I recently found myself in Kansas City, a very cool town by any account, and one made cooler by the fact that my sister lives there. While most of my trip involved hanging out at her house, I did make a point to visit the Nelson-Atkins Museum of Art, which has a very nice collection, and the added benefit of being free to the public.
There is a piece in the Nelson that stops me dead in my tracks every time I see it–Memento #5 by Kerry James Marshall. Part of the amazing power of this painting is its size, it’s 9′x13′ of unstretched canvas. Part of it is the shiny factor, the little rectangles covering the image are glitter, but mostly, this is as very powerful image.
This painting is full of symbols, some very unambiguous. And since I won’t be able to explain Marshall’s intent sufficiently, this is the write-up the Nelson has of this work:
“Memento #5 is the final painting in Chicago-based artist Kerry James Marshall’s Memento series, a five-part elegy to the Civil Rights movement of the 1960s. The monochromatic painting on unstretched canvas depicts a black angel standing at the center of a living room and facing outward. Solemnly, the figure draws closed a glittery, silver curtain, symbolically concluding a decade of peaceful civil disobedience, courageous marches, visionary speeches, righteous legislation, explosive riots and tragic deaths. Behind the angel, at left and right, are the faces of four assassinated leaders: President John F. Kennedy, Senator Robert F. Kennedy, the Reverend Martin Luther King, Jr. and Malcolm X. Each year of the tumultous decade is counted out between the glitter strands, and fragments of the word “Remember” are also visible. At the bottom of the painting, Marshall has written, “What a Time. What a Time.”
Except that’s not what I see.
I mean, I see the angel, the images of the Kennedy’s, Martin Luther King Jr and Malcolm X. I see the years, I see the text, and I certainly see the artist’s intent.
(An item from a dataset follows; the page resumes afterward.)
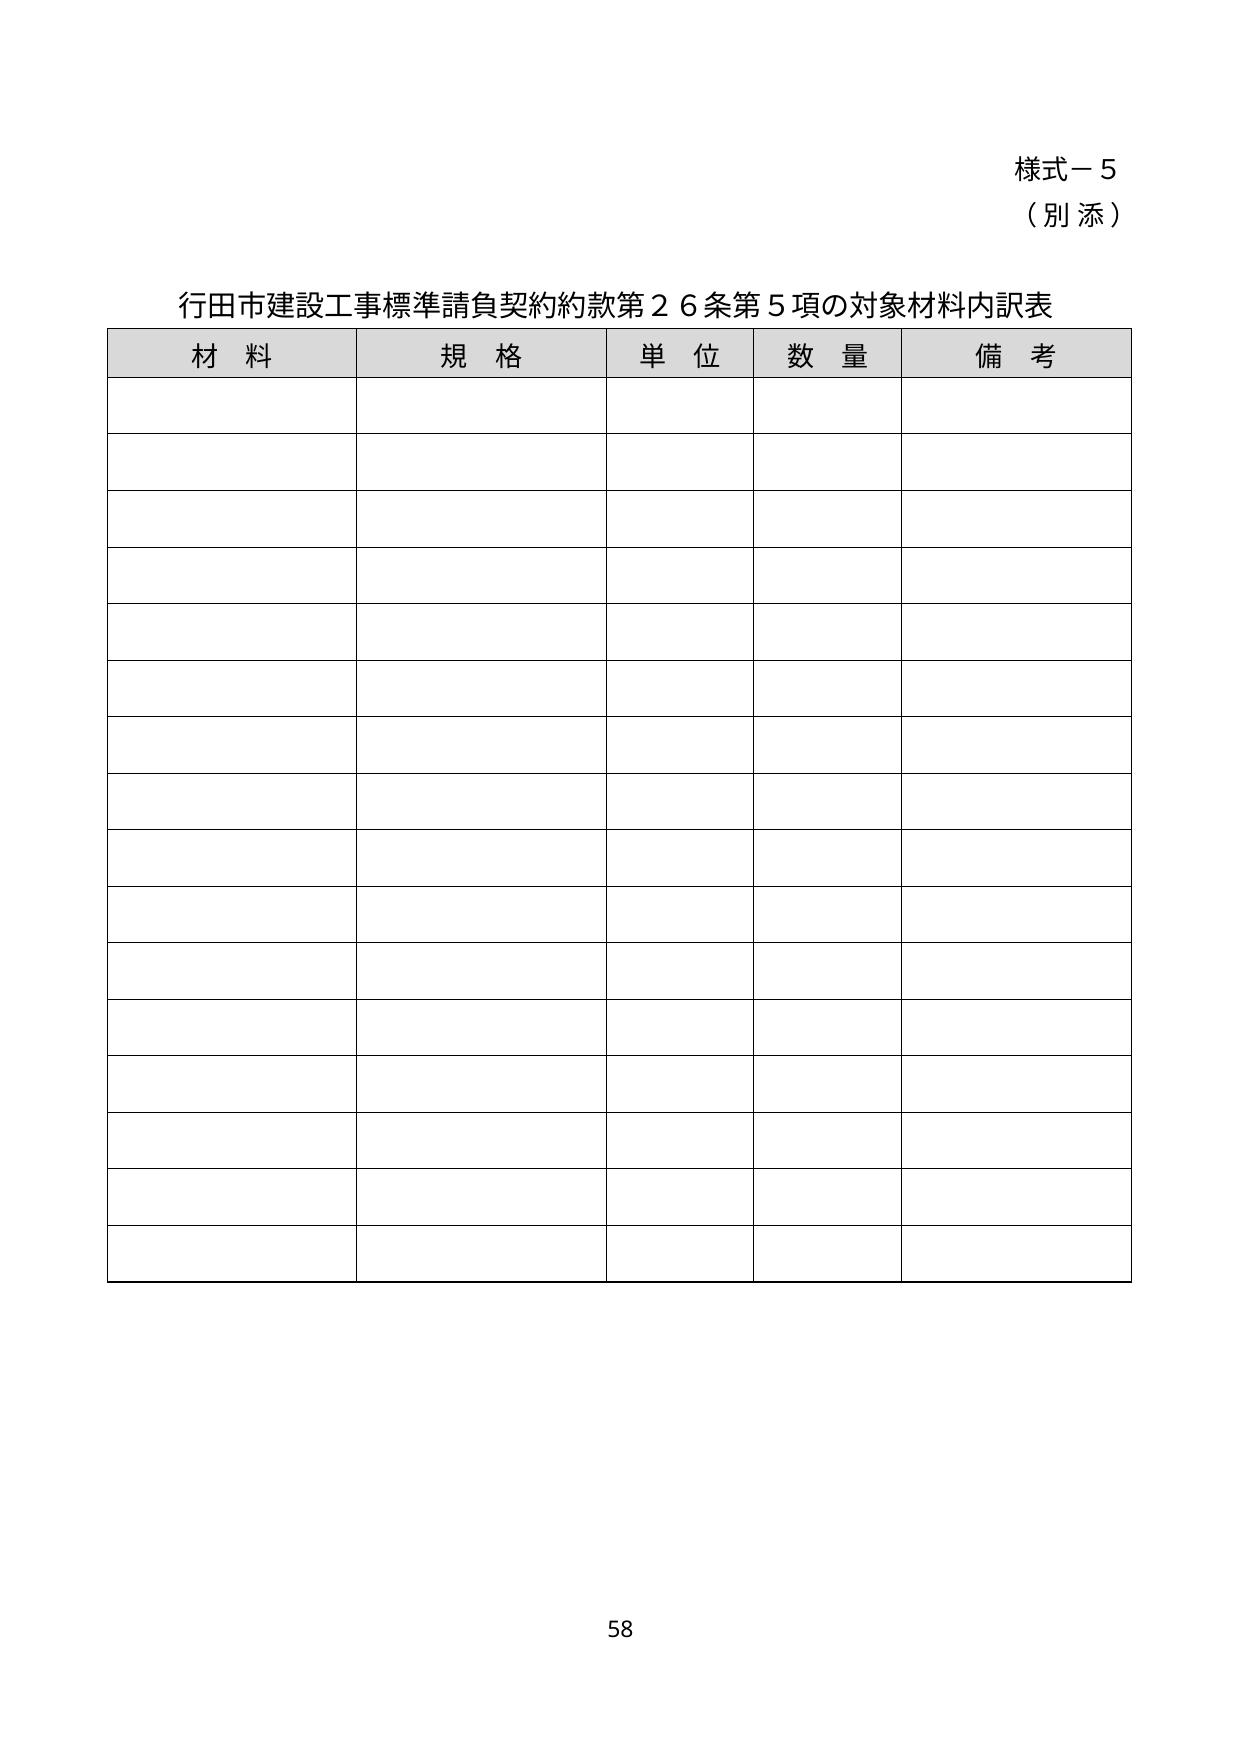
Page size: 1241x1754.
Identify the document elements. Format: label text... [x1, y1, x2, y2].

What I don’t see is a curtain. When I look at this painting, I see bars, like to a jail cell–and rather than pulling them closed, in my mind, the angel is bending them apart. Rather than being an elegy mourning the end of the civil rights movement, it’s a reminder, 50 years on, about how much more work there still is to do.
Which brings me back to the topic of symbols.
One of the things that I love about art is that the painting you see isn’t necessarily the painting the artist saw. The symbols morph and change for each person. Good art (and literature and music) has as many interpretations as it does viewers–and no one interpretation is better than any other.